Volunteer Opportunities

  • Counties Currently in Need of GMP Volunteers: 

Information for Prospective Volunteers

Frequently Asked Questions:

  • Why is GMP necessary? [+]
  • Guardianship monitoring provides a two-way relationship between guardians and the court to act in the best interests of incapacitated individuals. It is a natural extension of the role of the court to protect those who are legally unable to act on their own behalf. It is also supported by New Jersey law.

    Most guardians are caring family members or friends devoted to the care and well-being of incapacitated individuals. However, a small percentage of guardians have engaged in documented cases of abuse, neglect, and exploitation of incapacitated persons.

    As New Jersey’s populations of aging adults and individuals with disabilities increase, the number of guardianships also is expected to increase. Unfortunately, this could result in increased opportunities for abuse, neglect, and exploitation by guardians.

    Although several New Jersey surrogates’ offices maintain county-based volunteer guardianship monitoring programs, the need for guardianship monitoring exists statewide. The New Jersey Judiciary has responded to this need by establishing the GMP.

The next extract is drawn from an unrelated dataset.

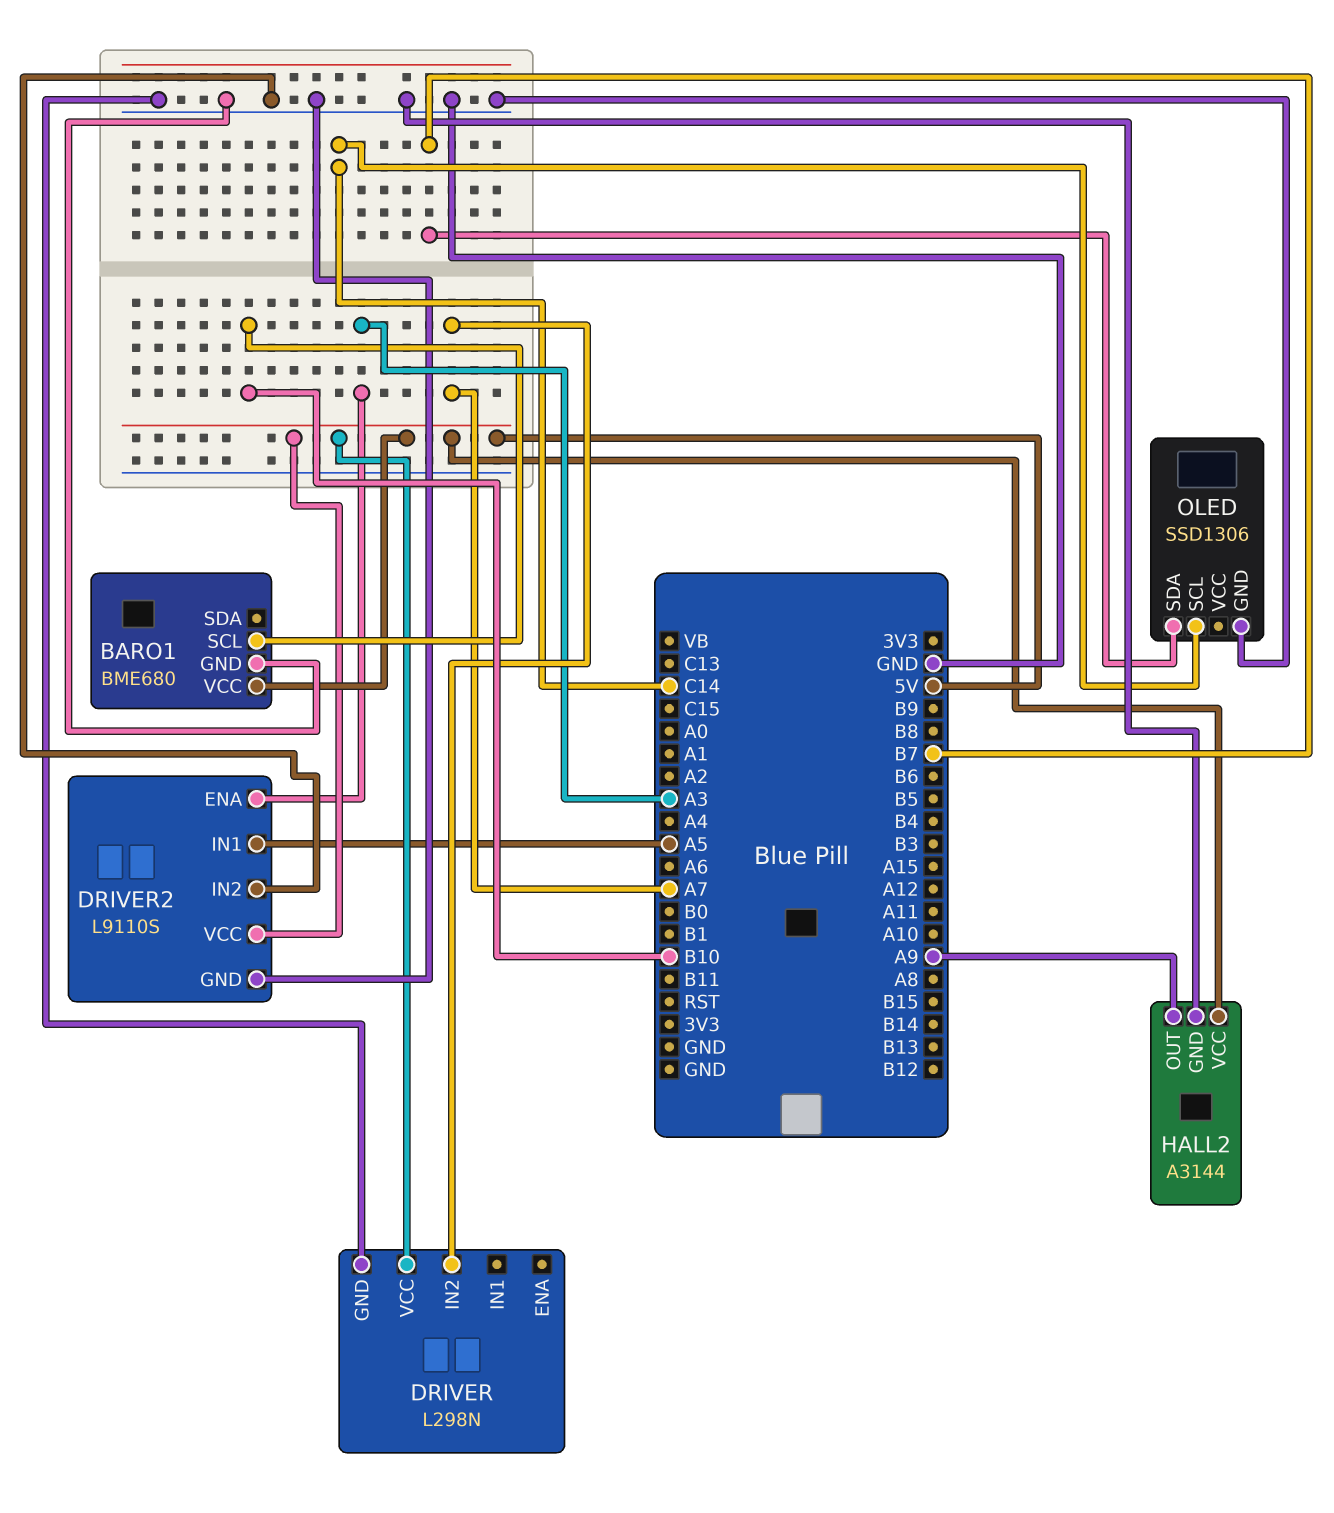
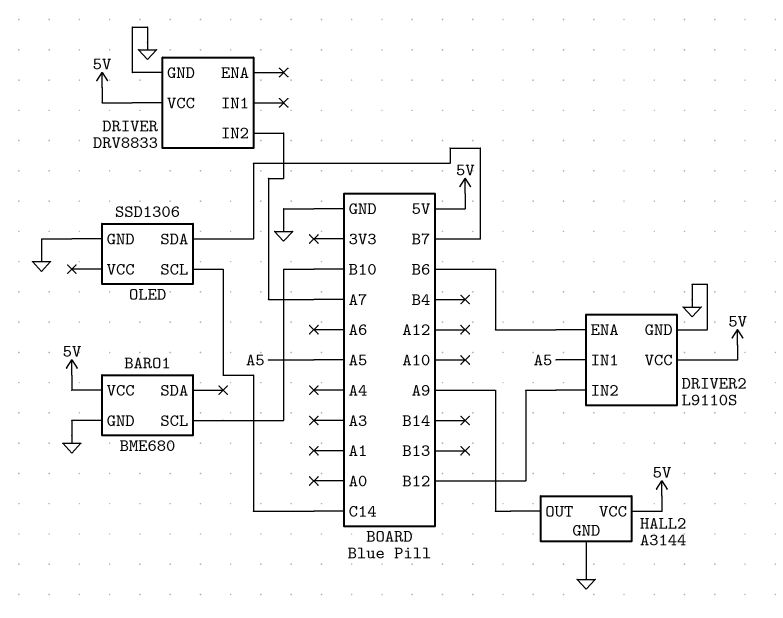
DRIVER: L298N -> DRV8833
DRIVER2 pin ENA: A3 -> B6
DRIVER2 pin IN2: GND -> B12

  • What is the goal of the GMP? [+]
  • The goal of the GMP is to safeguard and reduce the potential for abuse and exploitation of incapacitated individuals by their guardians. The program is committed to helping ensure that these vulnerable members of society are treated with dignity and respect, while also assisting guardians in their sometimes difficult role.

  • How is this goal achieved? [+]
  • The GMP monitors guardianship cases to ensure that guardians of incapacitated persons are performing their duties appropriately. Monitoring and oversight of guardianships helps identify, address, prevent, and deter activities that are harmful to incapacitated individuals.

    Trained GMP volunteers use the Guardianship Monitoring System (GMS), a computer application comprised of a statewide guardianship database and a report review tool, to track and follow up on guardianship files. The volunteers’ work ensures that guardians comply with statutory and court-ordered requirements to file documents and reports and manage the affairs of incapacitated individuals effectively.